Somehow, when it comes to matters of crime prevention and air-traffic safety, to use two of the more familiar examples, we have all been brainwashed to pretend that recognizing a profile of the criminal perpetrators is somehow wrong and must be condemned and prohibited. George Zimmerman should be found guilty of 2nd –degree murder because he profiled Trayvon Martin, regardless of the facts of the actual altercation that are emerging in the trial.

If you lived in the Twin Lakes gated community and were aware of the history of break-ins, would you be more suspicious of a strange black man in a hoodie than you would of a white man you didn’t recognize? If no, then you deserve the politically correct seal of approval for your bias-free powers of observation; however you fail miserably in life skills and common sense, and if it were your job to safeguard the security of the residents you would be woefully derelict in your duties and should be fired.

Consider these crime statistics: 
  • Blacks commit 42% of all burglaries, a rate exceeding 3 times their proportion (13%) in the general population.[i]
  • Blacks commit 55% of all robberies, 4 times their proportion in the general population.[ii]
  • Blacks are 7 times as likely as whites to commit murder.[iii]
  • The single biggest predictor of violent crime levels in an area is the percentage of the population that is black and Hispanic.[iv]
  • 28% of people arrested for burglary are black.[v]
Look closely at the last stat. How do we account for the fact that though 42% of all burglaries were committed by blacks, only 28% of those arrested were black?

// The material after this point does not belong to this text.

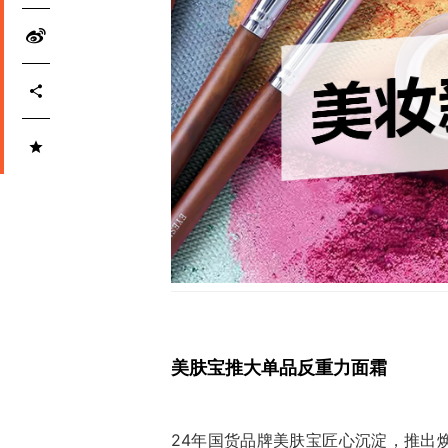
美肤宝推大单品反重力面霜
24年国货品牌美肤宝匠心沉淀，推出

This is not an aberration. It turns out that, contrary to what we are led to believe, blacks are not arrested “en masse” on suspicion of criminality. In fact they are arrested at rates less than the actual rates at which they statistically commit the crimes. With respect to arrest rates, blacks are in fact, “reverse-profiled.” The explanation for this is that in response to political pressure, police departments have adjusted policies to afford especial leniency to blacks and minorities.

An example of this can actually be found in the Zimmerman trial. Trayvon Martin had a criminal history—though the jury has been protected from this knowledge. Trayvon benefitted from a policy of the Miami-Dade Sanford Police Department geared to minimize school arrests of black males. Trayvon had been apprehended with a burglary tool and also with pilfered jewelry. These offenses should’ve been arrestable, but political pressure to show improvements in juvenile delinquency in the school district fudged the reports, including one for pot possession, such that Trayvon’s punishment was limited to two school suspensions.

Unfortunately I suffer from an acute case of rationalism, so to me it seems a no-brainer that rather than looking for ways to hide these politically incorrect inconvenient truths by attacking “profiling” and “stop-and-frisk” policies, we should be using any and all legal means at our disposal to actually deal with these crimes, including profiling.

And if you’re really interested in the ‘why’ of the appallingly high rates of black crime, refer to the paragraph above regarding the “invisible” profiling. The strategic correlation to be made is with children raised without their fathers...  but that leads to a 3rd rail even hotter than racial profiling.





[i] NCVS incident-level data for the years 2001 to 2003 were extracted from US, Dept. of Justice, Bureau of Justice Statistics

[ii] ibid
[iii] Bureau of Justice Statistics, 2011, Nov. 16, http://www.bjs.gov/content/pub/press/htus8008pr.cfm
[iv] The Color of Crime: Race, Crime, and Justice in America, 2005, New Century Foundation
[v] US, Dept. of Justice, Federal Bureau of Investigation (FBI), Crime in the United States, 2002 [This is the official title of document that is based on the Uniform Crime Reporting Program (UCR).]